• [Saved data entries]
=== Begin Enclosure ===
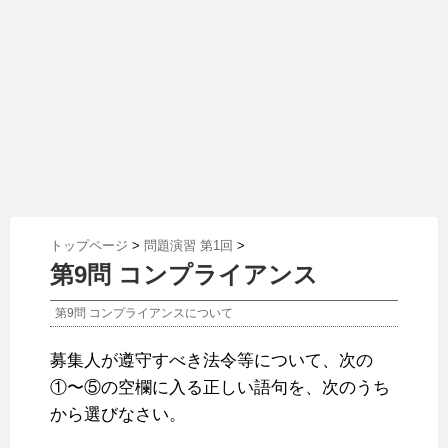
トップページ
>
問題演習 第1回
>
第9問 コンプライアンス
第9問 コンプライアンスについて
募集人が遵守すべき法令等について、次の
①〜⑤の空欄に入る正しい語句を、次のうち
から選びなさい。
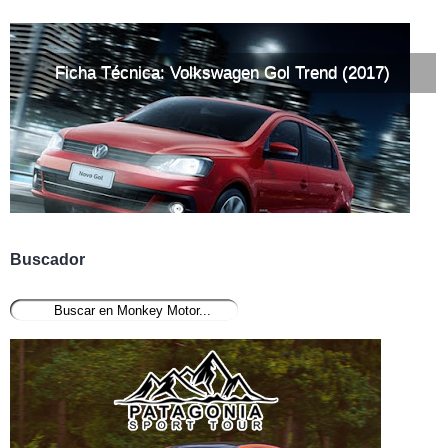
Ficha Técnica: Volkswagen Gol Trend (2017)
Buscador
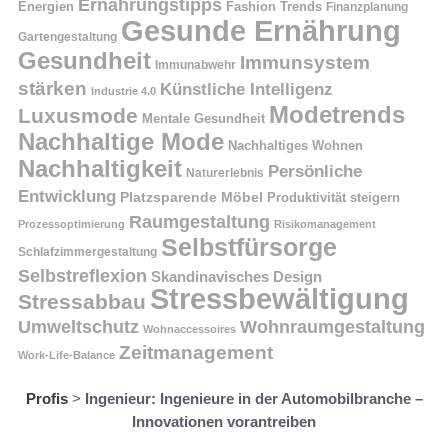
Ernährungstipps
Energien
Fashion Trends
Finanzplanung
Gesunde Ernährung
Gartengestaltung
Gesundheit
Immunsystem
Immunabwehr
stärken
Künstliche Intelligenz
Industrie 4.0
Modetrends
Luxusmode
Mentale Gesundheit
Nachhaltige Mode
Nachhaltiges Wohnen
Nachhaltigkeit
Persönliche
Naturerlebnis
Entwicklung
Platzsparende Möbel
Produktivität steigern
Raumgestaltung
Prozessoptimierung
Risikomanagement
Selbstfürsorge
Schlafzimmergestaltung
Selbstreflexion
Skandinavisches Design
Stressbewältigung
Stressabbau
Umweltschutz
Wohnraumgestaltung
Wohnaccessoires
Zeitmanagement
Work-Life-Balance
Profis
>
Ingenieur: Ingenieure in der Automobilbranche –
Innovationen vorantreiben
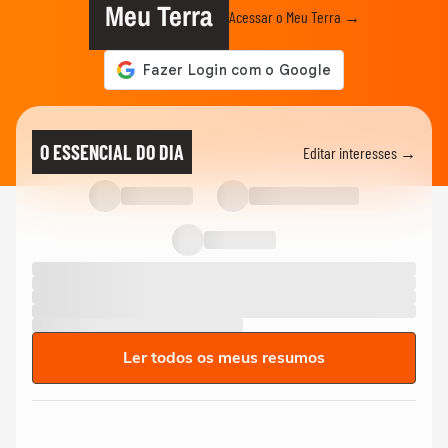
Meu Terra
Acessar o Meu Terra →
O ESSENCIAL DO DIA
Editar interesses →
Ler todos os meus resumos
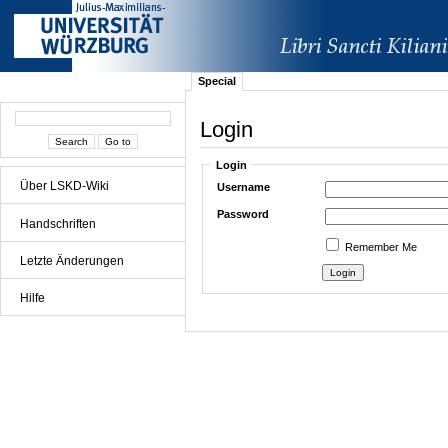
Special
Login
Login
Über LSKD-Wiki
Username
Password
Handschriften
Remember Me
Letzte Änderungen
Hilfe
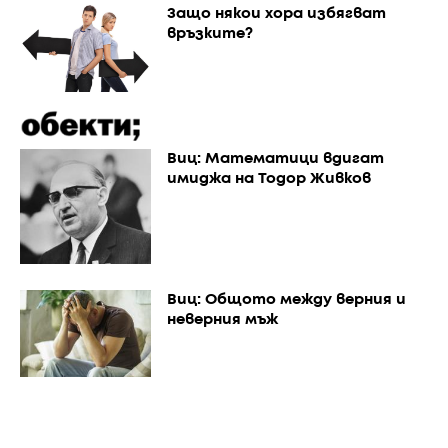
Защо някои хора избягват
връзките?
Виц: Математици вдигат
имиджа на Тодор Живков
Виц: Общото между верния и
неверния мъж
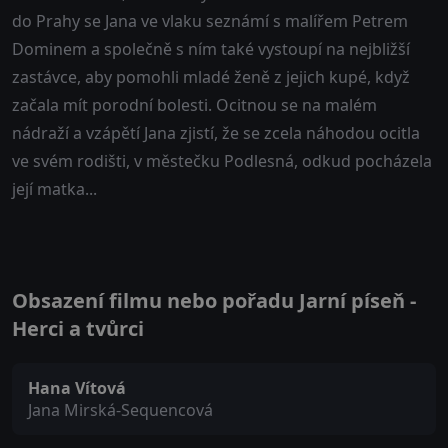
do Prahy se Jana ve vlaku seznámí s malířem Petrem
Dominem a společně s ním také vystoupí na nejbližší
zastávce, aby pomohli mladé ženě z jejich kupé, když
začala mít porodní bolesti. Ocitnou se na malém
nádraží a vzápětí Jana zjistí, že se zcela náhodou ocitla
ve svém rodišti, v městečku Podlesná, odkud pocházela
její matka...
Obsazení filmu nebo pořadu Jarní píseň -
Herci a tvůrci
Hana Vítová
Jana Mirská-Sequencová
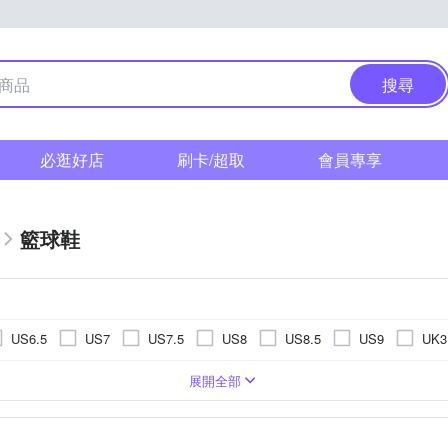
搜尋
必逛好店
刷卡/超取
會員專享
籃球鞋
US6.5
US7
US7.5
US8
US8.5
US9
UK3
UK7
UK7.5
UK8
UK8.5
UK9
UK9.5
U
展開全部
20.5cm
21cm
21.5cm
22cm
23.5cm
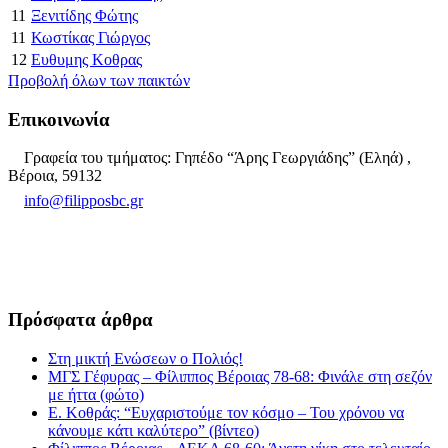
11
Ξενιτίδης Φώτης
11
Κωστίκας Γιώργος
12
Ευθυμης Κοθρας
Προβολή όλων των παικτών
Επικοινωνία
Γραφεία του τμήματος: Γηπέδο “Άρης Γεωργιάδης” (Εληά) ,
Βέροια, 59132
info@filipposbc.gr
6932335069
Πρόσφατα άρθρα
Στη μικτή Ενώσεων ο Πολιός!
ΜΓΣ Γέφυρας – Φίλιππος Βέροιας 78-68: Φινάλε στη σεζόν
με ήττα (φώτο)
Ε. Κοθράς: “Ευχαριστούμε τον κόσμο – Του χρόνου να
κάνουμε κάτι καλύτερο” (βίντεο)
=== End Enclosure ===
• [TRY IT] Every line of the data above is to be repeated exactly; the images are to be left out.

• [EXERCISE RESPONSE]
トップページ
>
問題演習 第1回
>
第9問 コンプライアンス
第9問 コンプライアンスについて
募集人が遵守すべき法令等について、次の
①〜⑤の空欄に入る正しい語句を、次のうち
から選びなさい。
Ficha Técnica: Volkswagen Gol Trend (2017)
Buscador
Ernährungstipps
Energien
Fashion Trends
Finanzplanung
Gesunde Ernährung
Gartengestaltung
Gesundheit
Immunsystem
Immunabwehr
stärken
Künstliche Intelligenz
Industrie 4.0
Modetrends
Luxusmode
Mentale Gesundheit
Nachhaltige Mode
Nachhaltiges Wohnen
Nachhaltigkeit
Persönliche
Naturerlebnis
Entwicklung
Platzsparende Möbel
Produktivität steigern
Raumgestaltung
Prozessoptimierung
Risikomanagement
Selbstfürsorge
Schlafzimmergestaltung
Selbstreflexion
Skandinavisches Design
Stressbewältigung
Stressabbau
Umweltschutz
Wohnraumgestaltung
Wohnaccessoires
Zeitmanagement
Work-Life-Balance
Profis
>
Ingenieur: Ingenieure in der Automobilbranche –
Innovationen vorantreiben
Meu Terra
Acessar o Meu Terra →
O ESSENCIAL DO DIA
Editar interesses →
Ler todos os meus resumos
Special
Login
Login
Über LSKD-Wiki
Username
Password
Handschriften
Remember Me
Letzte Änderungen
Hilfe
Защо някои хора избягват
връзките?
Виц: Математици вдигат
имиджа на Тодор Живков
Виц: Общото между верния и
неверния мъж
do Prahy se Jana ve vlaku seznámí s malířem Petrem
Dominem a společně s ním také vystoupí na nejbližší
zastávce, aby pomohli mladé ženě z jejich kupé, když
začala mít porodní bolesti. Ocitnou se na malém
nádraží a vzápětí Jana zjistí, že se zcela náhodou ocitla
ve svém rodišti, v městečku Podlesná, odkud pocházela
její matka...
Obsazení filmu nebo pořadu Jarní píseň -
Herci a tvůrci
Hana Vítová
Jana Mirská-Sequencová
搜尋
必逛好店
刷卡/超取
會員專享
籃球鞋
US6.5
US7
US7.5
US8
US8.5
US9
UK3
UK7
UK7.5
UK8
UK8.5
UK9
UK9.5
U
展開全部
20.5cm
21cm
21.5cm
22cm
23.5cm
11
Ξενιτίδης Φώτης
11
Κωστίκας Γιώργος
12
Ευθυμης Κοθρας
Προβολή όλων των παικτών
Επικοινωνία
Γραφεία του τμήματος: Γηπέδο “Άρης Γεωργιάδης” (Εληά) ,
Βέροια, 59132
info@filipposbc.gr
6932335069
Πρόσφατα άρθρα
Στη μικτή Ενώσεων ο Πολιός!
ΜΓΣ Γέφυρας – Φίλιππος Βέροιας 78-68: Φινάλε στη σεζόν
με ήττα (φώτο)
Ε. Κοθράς: “Ευχαριστούμε τον κόσμο – Του χρόνου να
κάνουμε κάτι καλύτερο” (βίντεο)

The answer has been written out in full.